Writer / director Charlotte Regan‘s “Scrapper” tries way too hard, often forcing eccentricity and a sense of whimsy where both really are unnecessary. Because of this, the film can feel frustrating and annoying. But at the center of the movie is a heartfelt father-daughter story that makes it easier to overlook many of the flaws, making her film one that audiences will likely enjoy.
Georgie (Lola Campbell) is a spunky 12-year-old who has been living on her own after the death of her mother.

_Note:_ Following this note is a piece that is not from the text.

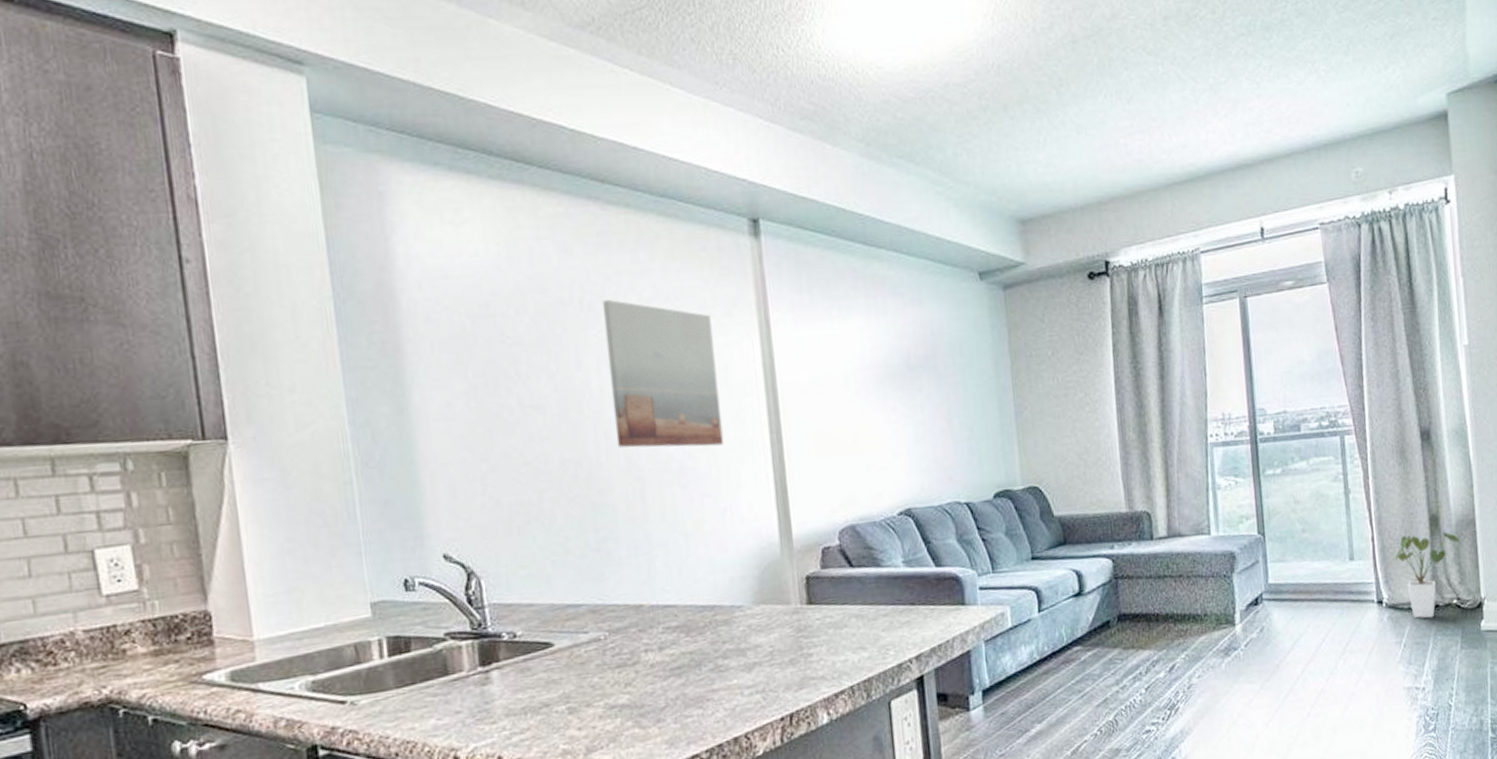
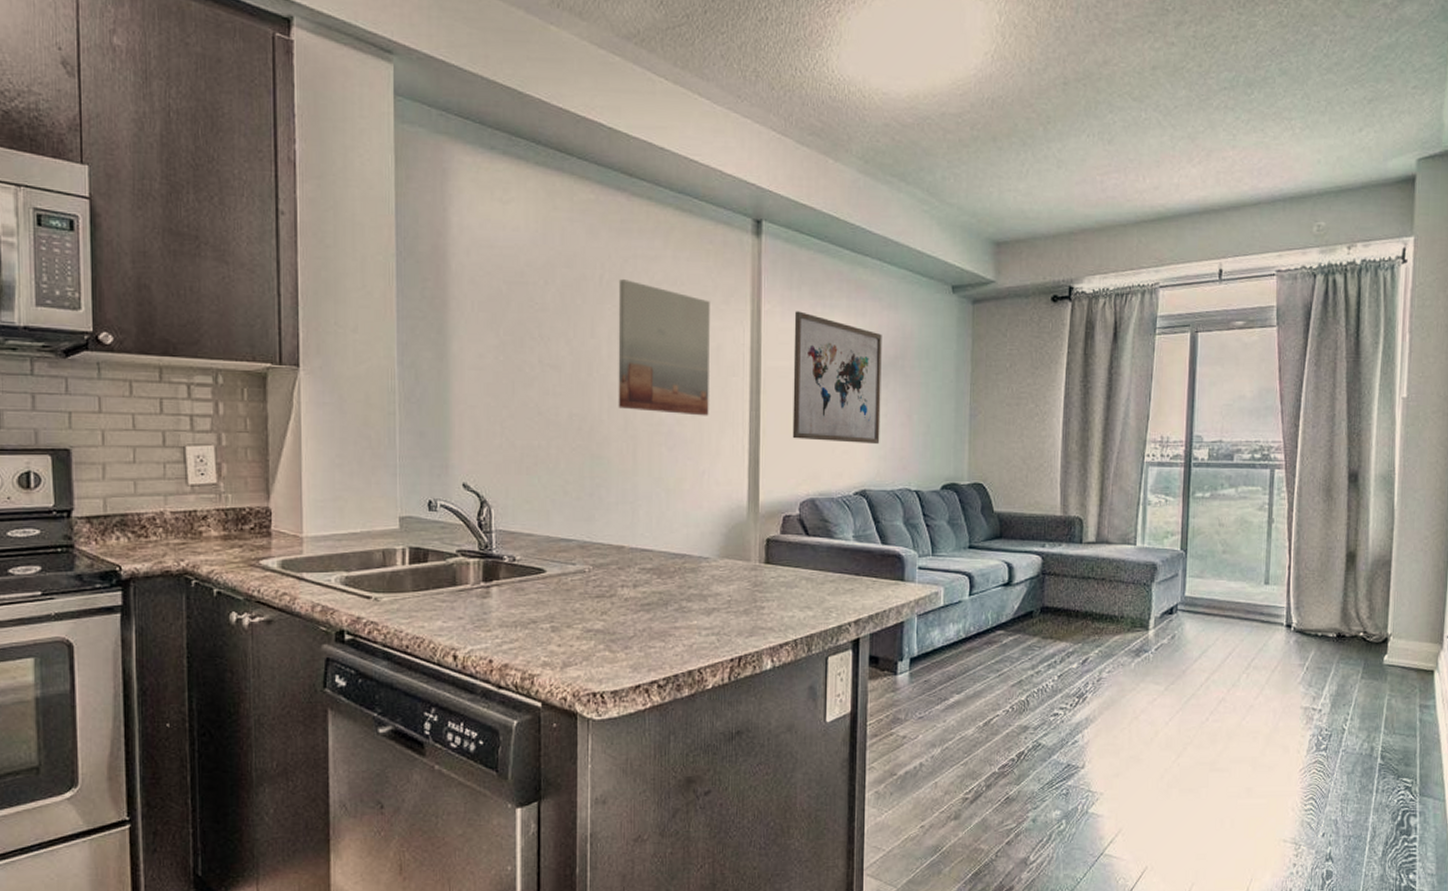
wall art: none [807,316,920,460] -> present [792,311,882,445]
house plant: present [1394,530,1461,619] -> none [1307,567,1375,647]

She’s a streetwise thief and hustler, using her resourceful wits to keep social services off her back (by claming to live with her uncle and using snippets of a man’s recorded voice if anyone comes calling) and running a racket with her friends that involves stealing and selling bicycles for rent money. Georgie is getting along just fine until an unexpected visitor shows up at her door. It’s her absent father Jason (Harris Dickinson), a man she’s never met. Faced with the threat of her comfortable life of truancy and independence coming to an end, Georgie and Jason engage in a power struggle that’s crowded with plenty of passive aggression.
It’s a conventional story of a dysfunctional relationship with a predictable and dull plot. Georgie and Jason both have a lot of growing up to do and in the process, may just discover that they not only can one day get along, but they may actually grow to like each other. It’s a story that’s been told before, but Regan gives her version an edgier sentiment by setting it within the environs of the British working class. The film is draggy but also sweet and crowd-pleasing, although the characters aren’t all that interesting.